Les réalités de 1945 ne sont plus celles d’aujourd’hui. La représentation au Conseil de sécurité des pays émergents (Chine, Brésil, Afrique) est désormais à l’ordre du jour. Faisons en sorte que l’équilibre du monde soit reflété par l’organe le plus représentatif jusqu’à ce jour du monde ; cet organe qui a été créé au sortir de la Seconde Guerre mondiale pour que, plus jamais, disaient les fondateurs, le fléau de la guerre ne soit toléré dans le monde.
L.L.D. : La participation du Président John Agyekum Kufuor au Sommet France-Afrique en février dernier témoigne de son attachement à développer la coopération entre les deux pays.
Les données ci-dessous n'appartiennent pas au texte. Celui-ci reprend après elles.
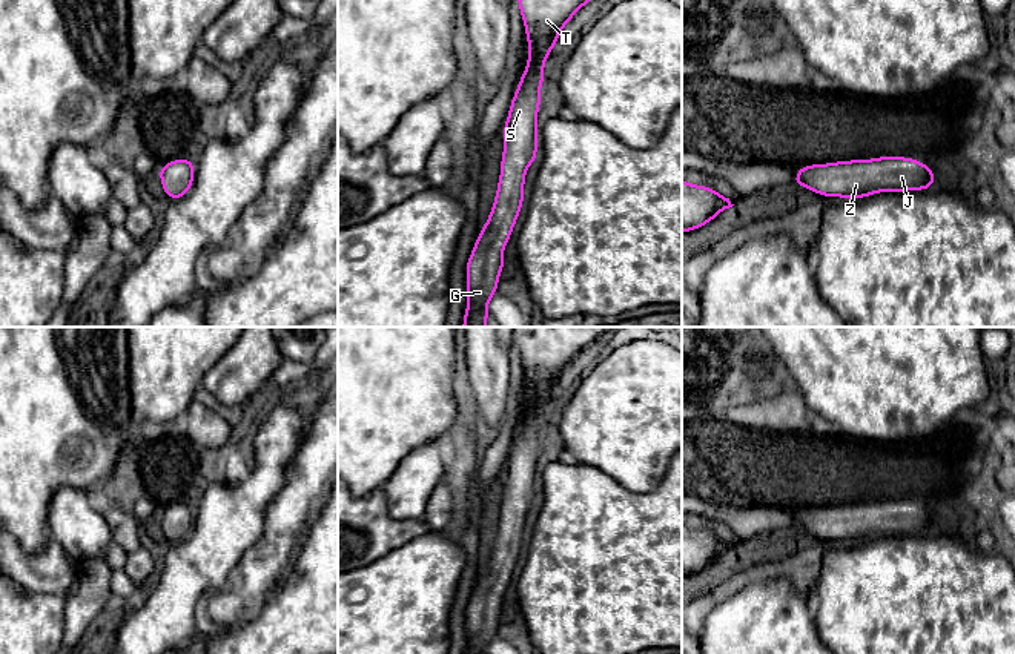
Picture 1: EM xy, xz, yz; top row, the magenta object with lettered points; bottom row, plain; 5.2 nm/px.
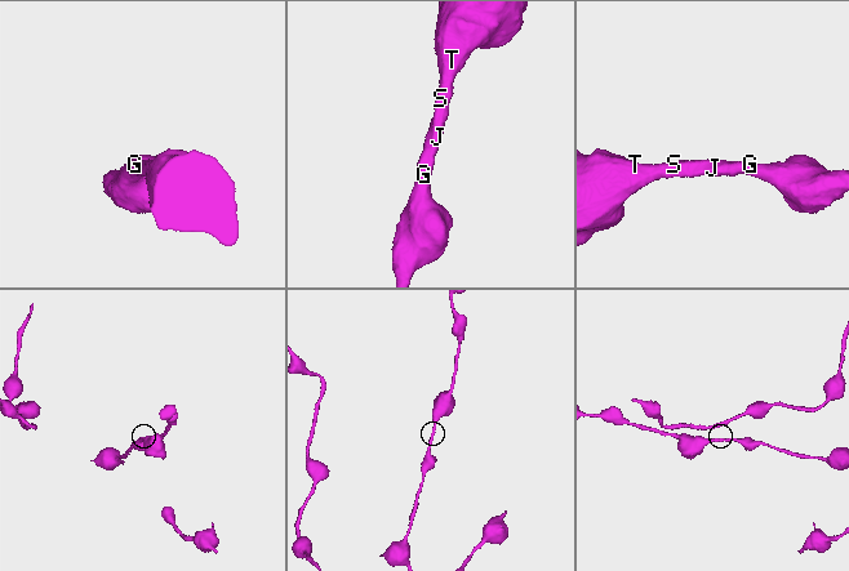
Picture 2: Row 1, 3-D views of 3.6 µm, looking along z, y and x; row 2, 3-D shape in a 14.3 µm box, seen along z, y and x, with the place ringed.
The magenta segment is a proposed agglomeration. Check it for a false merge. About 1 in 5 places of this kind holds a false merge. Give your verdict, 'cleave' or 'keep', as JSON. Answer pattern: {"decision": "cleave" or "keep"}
{"decision": "keep"}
Quelle place la France peut-elle occuper au Ghana, tant au plan de la coopération que des échanges économiques ?
S.E.Prof A.O.S. : Je crois avoir déjà répondu, ne serait-ce que partiellement, à cette question au début de cet entretien. La France a sa place au Ghana avec la technologie performante dont elle s’est dotée et qui n’est pas à discuter (TGV, Airbus A 380), mais aussi avec ses manières et sa culture pour lesquelles les représentants ghanéens se sont épris. Le dialogue entre peuples, pays et civilisations semble d’ailleurs bien engagé entre la France et le Ghana. Je ne puis, pour ma part, que m’en féliciter.
L.L.D. : Titulaire d’un doctorat en Lettres françaises de l’Université de Strasbourg et passionné de culture francophone, vous devez vous sentir particulièrement impliqué dans le processus d’adhésion du Ghana à l’Organisation internationale de la Francophonie. Comment définiriez-vous les apports du mouvement francophone pour votre pays ?
S.E.Prof A.O.S. : Puis-je faire un aveu ? Lorsque le Président a voulu me nommer à ce poste, nombreux étaient mes compatriotes qui lui ont dit : « Parfait ! Mais, va-t-il faire notre affaire ou l’affaire de la France ? »
Le Président relate cette anecdote avec hilarité et je crois qu’elle résume toute la confiance de mon pays en ma formation universitaire française, en ma famille française, en mon attachement à votre pays. Tout, et ce sera le mot de la fin, devrait faciliter une symbiose entre mon pays et la France.